Texto de estudio ▸

La inteligencia artificial y la amenaza que representa para los buenos empleos parecería ser un problema absolutamente nuevo. Pero podemos encontrar ideas útiles sobre cuál puede ser nuestra respuesta en el trabajo de David Ricardo, un fundador de la economía moderna que observó la Revolución Industrial británica de primera mano. La evolución de su pensamiento, inclusive algunos puntos que él pasó por alto, contiene muchas lecciones que nos pueden resultar útiles hoy.
Los líderes tecnológicos del sector privado nos prometen un futuro más brillante de menos estrés laboral, menos reuniones tediosas, más tiempo libre y quizás hasta un salario básico universal. ¿Pero deberíamos creerles? Lo cierto es que mucha gente puede perder lo que consideraba un buen empleo –viéndose obligada a encontrar trabajo con un salario más bajo–. Después de todo, los algoritmos ya se están apropiando de tareas que actualmente requieren del tiempo y de la atención de seres humanos.
En su trabajo seminal de 1817, Sobre los principios de economía política y tributación, Ricardo manifestaba una visión positiva de la maquinaria que ya había transformado el hilado de algodón. Siguiendo la creencia generalizada de su época, pronunció célebremente ante la Cámara de los Comunes que “la maquinaria no hace caer la demanda de mano de obra”.
Desde los años 1770, la automatización del hilado había reducido el precio del algodón hilado y había hecho subir la demanda de la tarea complementaria de tejer algodón hilado hasta obtener un tejido acabado. Y como casi todo el tejido se hacía a mano antes de los años 1810, esta explosión de la demanda ayudó a transformar el tejido a mano de algodón en un trabajo artesanal muy bien remunerado que empleaba a varios cientos de miles de hombres británicos (inclusive muchos hilanderos preindustriales desplazados). Esta experiencia temprana y positiva con la automatización tal vez forjó la visión inicialmente optimista de Ricardo.
Pero el desarrollo de maquinaria a gran escala no se detuvo en el hilado. En poco tiempo, empezaron a instalarse telares a vapor en las fábricas de tejido de algodón. Los “tejedores manuales” artesanales dejarían de ganar buen dinero trabajando cinco días por semana desde sus casas. Por el contrario, les costaba alimentar a sus familias, a pesar de que trabajaban muchas más horas bajo una disciplina estricta en las fábricas.
A medida que la ansiedad y las protestas se iban propagando en el norte de Inglaterra, Ricardo cambió de opinión. En la tercera edición de su libro influyente, publicada en 1821, agregó un nuevo capítulo, “Sobre la maquinaria”, donde dio en el clavo: “Si la maquinaria pudiera hacer todo el trabajo que hoy hace la mano de obra, no habría demanda de mano de obra”. La misma preocupación es válida hoy. La capacidad de los algoritmos de realizar tareas que antes llevaban a cabo los trabajadores no será una buena noticia para los trabajadores desplazados a menos que puedan encontrar nuevas tareas bien remuneradas.

Registros de datos ▸
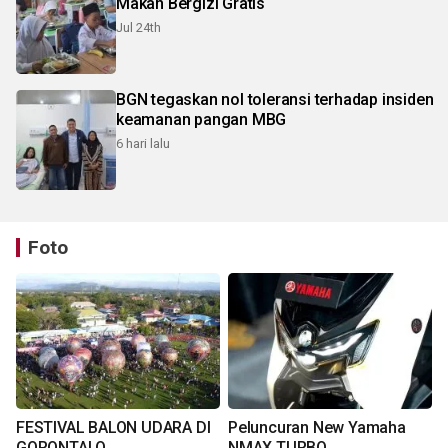
Makan Bergizi Gratis
Jul 24th
BGN tegaskan nol toleransi terhadap insiden
keamanan pangan MBG
6 hari lalu
Foto
FESTIVAL BALON UDARA DI
Peluncuran New Yamaha
GORONTALO
NMAX TURBO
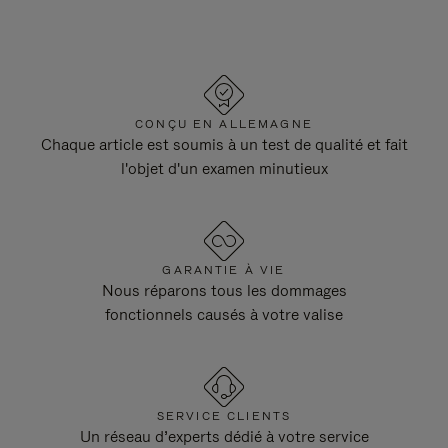
CONÇU EN ALLEMAGNE
Chaque article est soumis à un test de qualité et fait
l'objet d'un examen minutieux
GARANTIE À VIE
Nous réparons tous les dommages
fonctionnels causés à votre valise
SERVICE CLIENTS
Un réseau d’experts dédié à votre service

Qué hacer ▸ Reescribe el texto sobre Ricardo y las máquinas desde "Desde los años" hasta "optimista de Ricardo.", ambos incluidos, poniendo "mecanización" en lugar de "automatización".

Respuesta ▸
Desde los años 1770, la mecanización del hilado había reducido el precio del algodón hilado y había hecho subir la demanda de la tarea complementaria de tejer algodón hilado hasta obtener un tejido acabado. Y como casi todo el tejido se hacía a mano antes de los años 1810, esta explosión de la demanda ayudó a transformar el tejido a mano de algodón en un trabajo artesanal muy bien remunerado que empleaba a varios cientos de miles de hombres británicos (inclusive muchos hilanderos preindustriales desplazados). Esta experiencia temprana y positiva con la mecanización tal vez forjó la visión inicialmente optimista de Ricardo.